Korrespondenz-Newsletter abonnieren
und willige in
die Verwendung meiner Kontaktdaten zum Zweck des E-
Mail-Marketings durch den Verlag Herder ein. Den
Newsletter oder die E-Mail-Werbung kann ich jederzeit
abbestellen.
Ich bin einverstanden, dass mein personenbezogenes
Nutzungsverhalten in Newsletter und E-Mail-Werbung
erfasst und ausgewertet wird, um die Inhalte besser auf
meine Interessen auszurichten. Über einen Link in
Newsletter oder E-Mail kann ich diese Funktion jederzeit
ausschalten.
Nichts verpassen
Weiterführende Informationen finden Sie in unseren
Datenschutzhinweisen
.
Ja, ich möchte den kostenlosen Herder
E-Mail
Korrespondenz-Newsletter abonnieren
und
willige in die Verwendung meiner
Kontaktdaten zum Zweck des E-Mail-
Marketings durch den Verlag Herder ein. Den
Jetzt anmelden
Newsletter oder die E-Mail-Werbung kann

§ **Work item**
Repeat the full set of records above character for character.

§ **Finished task**
Korrespondenz-Newsletter abonnieren
und willige in
die Verwendung meiner Kontaktdaten zum Zweck des E-
Mail-Marketings durch den Verlag Herder ein. Den
Newsletter oder die E-Mail-Werbung kann ich jederzeit
abbestellen.
Ich bin einverstanden, dass mein personenbezogenes
Nutzungsverhalten in Newsletter und E-Mail-Werbung
erfasst und ausgewertet wird, um die Inhalte besser auf
meine Interessen auszurichten. Über einen Link in
Newsletter oder E-Mail kann ich diese Funktion jederzeit
ausschalten.
Nichts verpassen
Weiterführende Informationen finden Sie in unseren
Datenschutzhinweisen
.
Ja, ich möchte den kostenlosen Herder
E-Mail
Korrespondenz-Newsletter abonnieren
und
willige in die Verwendung meiner
Kontaktdaten zum Zweck des E-Mail-
Marketings durch den Verlag Herder ein. Den
Jetzt anmelden
Newsletter oder die E-Mail-Werbung kann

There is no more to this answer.